Doubt regarding Cross entropy function!

Cross entropy function= - { sum(yi_true* log(yi_hat)) + sum(yi_true*log(yi_true)) }

Actually, I have 2 doubts:

  1. When using cross entropy loss, sum(-yi*log(yi__hat)), suppose we get our model to train such that it predicts yi__hat to be 0. Then won’t this loss function be giving error? as log0 isn’t defined?

  2. And it further stated it only accounts for the losses for true classes, and for yi__true =0, it will vanish. So now, suppose, we have certain case where our model predicts yihat to be 0.9999 for a class with yi_true=0. Then technically, this seems to be an error but our cross entropy function doesn’t account for it.
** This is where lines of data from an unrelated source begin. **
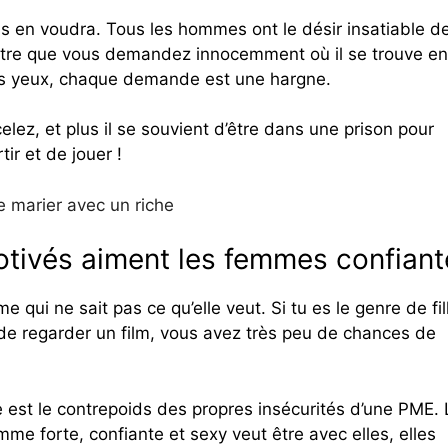
ous en voudra. Tous les hommes ont le désir insatiable d
être que vous demandez innocemment où il se trouve en
s yeux, chaque demande est une hargne.
lez, et plus il se souvient d’être dans une prison pour
ir et de jouer !
e marier avec un riche
otivés aiment les femmes confiant
ui ne sait pas ce qu’elle veut. Si tu es le genre de fil
t de regarder un film, vous avez très peu de chances de
e est le contrepoids des propres insécurités d’une PME.
 forte, confiante et sexy veut être avec elles, elles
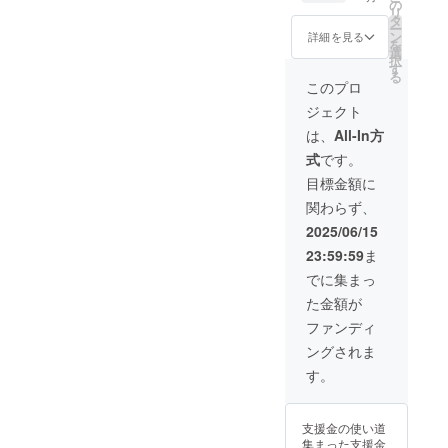
いただ
希望の
希望の
の
リ
きま
お名前
部員が
タ
ー
す。
または
いらっ
ン
詳細を見る
を
②【選
ニック
しゃい
選
択
手カー
ネーム
ました
す
る
ド入り
を備考
ら、備
このプロ
感謝の
欄にご
考欄に
ジェクト
手紙】
記入い
記入を
を送ら
ただき
お願い
は、
All-In方
せてい
たいで
いたし
式
です。
ただき
す。 ※
ます。
ます。
文字で
※選手
目標金額に
※選手
のみの
カード
関わらず、
カード
掲載に
は選手
は選手
なりま
の写真
2025/06/15
の写真
す。ま
を用い
23:59:59
ま
を用い
たnote
た手作
た手作
が続く
りにな
でに集まっ
りにな
限り、
りま
た金額が
りま
掲載を
す。丁
す。丁
させて
寧に作
ファンディ
寧に作
いただ
らせて
ングされま
らせて
きま
いただ
いただ
す。
きま
す。
きま
②【全
す。
す。
選手
③【埼
③【お
カード
玉大学
支援金の使い道
名前刺
入り感
硬式野
集まった支援金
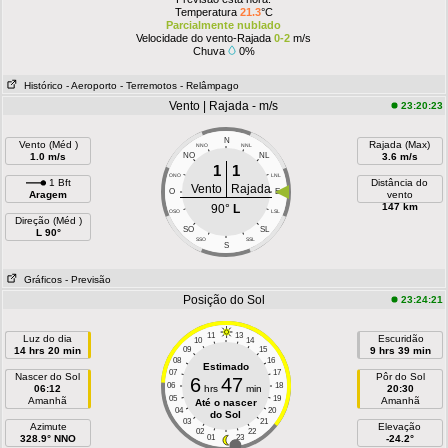
Temperatura
21.3
°C
Parcialmente nublado
Velocidade do vento-Rajada
0-2
m/s
Chuva
0%
Histórico
- Aeroporto
- Terremotos
- Relâmpago
Vento | Rajada - m/s
23:20:23
N
Vento (Méd )
Rajada (Max)
NNO
NNL
1.0 m/s
NO
NL
3.6 m/s
1
1
ONO
LNL
1 Bft
Distância do
Vento
Rajada
O
E
Aragem
vento
147 km
90°
L
OSO
LSL
Direção (Méd )
SO
SL
L 90°
SSO
SSL
S
Gráficos
- Previsão
Posição do Sol
23:24:21
11
13
Luz do dia
Escuridão
10
14
14 hrs 20 min
09
15
9 hrs 39 min
08
16
Estimado
07
17
Nascer do Sol
Pôr do Sol
6
47
06
18
06:12
hrs
min
20:30
05
19
Amanhã
Amanhã
Até o nascer
04
20
do Sol
03
21
Azimute
Elevação
02
22
328.9° NNO
01
23
-24.2°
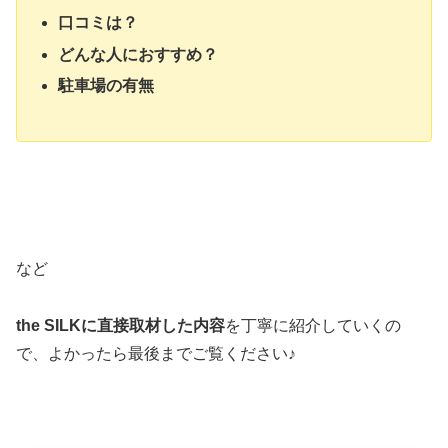
口コミは？
どんな人におすすめ？
駐車場の有無
など
the SILKに直接取材した内容
を丁寧に紹介していくの
で、よかったら最後までご覧ください♪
How can we explain this?


  1. Yes it is a problem when we have our model saying y_pred=0, but we know y_true != 0.
    Using Sigmoid or softmax, the chances of such things happening become almost impossible.
    If we use some other activations, there is a considerable chance of this happening, which is why we may have to use some regularization on top of that.
  2. Again, this can generally be the case when our model is not trained properly. But as it gets the true cases right, it tends to classify better and this 0.99 will most probably be an exception (if we introduce some data sampled from a totally different distribution from the training data’s distribution).